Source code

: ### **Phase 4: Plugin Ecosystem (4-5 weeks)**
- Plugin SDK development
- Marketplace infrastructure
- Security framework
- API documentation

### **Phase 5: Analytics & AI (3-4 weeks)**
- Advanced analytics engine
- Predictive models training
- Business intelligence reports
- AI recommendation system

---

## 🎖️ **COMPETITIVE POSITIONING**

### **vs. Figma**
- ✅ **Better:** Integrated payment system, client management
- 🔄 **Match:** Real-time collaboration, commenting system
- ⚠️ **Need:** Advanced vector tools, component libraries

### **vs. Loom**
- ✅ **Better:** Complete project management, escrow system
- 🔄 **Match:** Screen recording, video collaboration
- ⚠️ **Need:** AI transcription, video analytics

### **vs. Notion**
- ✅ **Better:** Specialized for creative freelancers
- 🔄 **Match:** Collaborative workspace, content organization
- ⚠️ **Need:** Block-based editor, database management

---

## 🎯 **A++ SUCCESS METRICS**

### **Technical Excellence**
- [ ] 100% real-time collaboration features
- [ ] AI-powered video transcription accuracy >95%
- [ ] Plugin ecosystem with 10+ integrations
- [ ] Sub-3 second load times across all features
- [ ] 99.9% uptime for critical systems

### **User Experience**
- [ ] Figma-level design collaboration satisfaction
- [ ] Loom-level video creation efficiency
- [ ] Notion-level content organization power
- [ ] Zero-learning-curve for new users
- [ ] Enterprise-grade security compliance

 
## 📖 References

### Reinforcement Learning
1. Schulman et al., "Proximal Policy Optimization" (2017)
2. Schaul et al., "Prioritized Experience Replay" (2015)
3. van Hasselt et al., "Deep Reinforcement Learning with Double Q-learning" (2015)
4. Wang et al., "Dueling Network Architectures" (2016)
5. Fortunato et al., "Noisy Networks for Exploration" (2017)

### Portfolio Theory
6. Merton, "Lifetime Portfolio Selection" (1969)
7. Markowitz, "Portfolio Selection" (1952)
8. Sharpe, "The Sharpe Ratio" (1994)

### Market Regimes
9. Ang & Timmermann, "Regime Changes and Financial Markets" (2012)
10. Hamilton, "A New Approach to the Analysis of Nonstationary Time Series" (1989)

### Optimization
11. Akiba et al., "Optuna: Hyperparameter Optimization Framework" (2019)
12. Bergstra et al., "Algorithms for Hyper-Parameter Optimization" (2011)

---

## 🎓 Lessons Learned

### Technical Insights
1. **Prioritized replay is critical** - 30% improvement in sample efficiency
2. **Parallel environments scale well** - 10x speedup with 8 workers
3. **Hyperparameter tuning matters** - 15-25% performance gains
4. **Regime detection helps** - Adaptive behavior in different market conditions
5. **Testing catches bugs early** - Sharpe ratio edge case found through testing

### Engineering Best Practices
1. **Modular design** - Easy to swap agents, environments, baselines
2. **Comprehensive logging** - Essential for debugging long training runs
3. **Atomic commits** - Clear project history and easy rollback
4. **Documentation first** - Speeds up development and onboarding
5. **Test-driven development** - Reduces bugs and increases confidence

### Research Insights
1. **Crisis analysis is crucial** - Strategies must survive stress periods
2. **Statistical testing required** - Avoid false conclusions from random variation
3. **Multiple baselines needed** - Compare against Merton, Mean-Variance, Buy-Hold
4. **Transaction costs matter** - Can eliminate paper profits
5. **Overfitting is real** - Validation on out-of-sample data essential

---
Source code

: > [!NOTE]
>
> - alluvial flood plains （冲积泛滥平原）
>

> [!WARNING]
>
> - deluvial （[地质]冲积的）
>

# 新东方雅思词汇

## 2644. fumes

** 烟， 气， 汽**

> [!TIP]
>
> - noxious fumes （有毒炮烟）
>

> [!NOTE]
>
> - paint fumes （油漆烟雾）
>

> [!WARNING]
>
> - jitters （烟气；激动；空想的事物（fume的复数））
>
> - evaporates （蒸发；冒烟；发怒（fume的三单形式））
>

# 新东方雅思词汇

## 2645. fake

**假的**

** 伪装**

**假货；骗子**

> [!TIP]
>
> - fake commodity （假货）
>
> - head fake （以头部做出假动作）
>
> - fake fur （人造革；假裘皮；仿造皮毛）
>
-*-*-
__Aim of the task__. Among the lines of the material above, find those with the word "project". Copy each one.

__Solution for this task__.
- ✅ **Better:** Complete project management, escrow system
3. **Atomic commits** - Clear project history and easy rollback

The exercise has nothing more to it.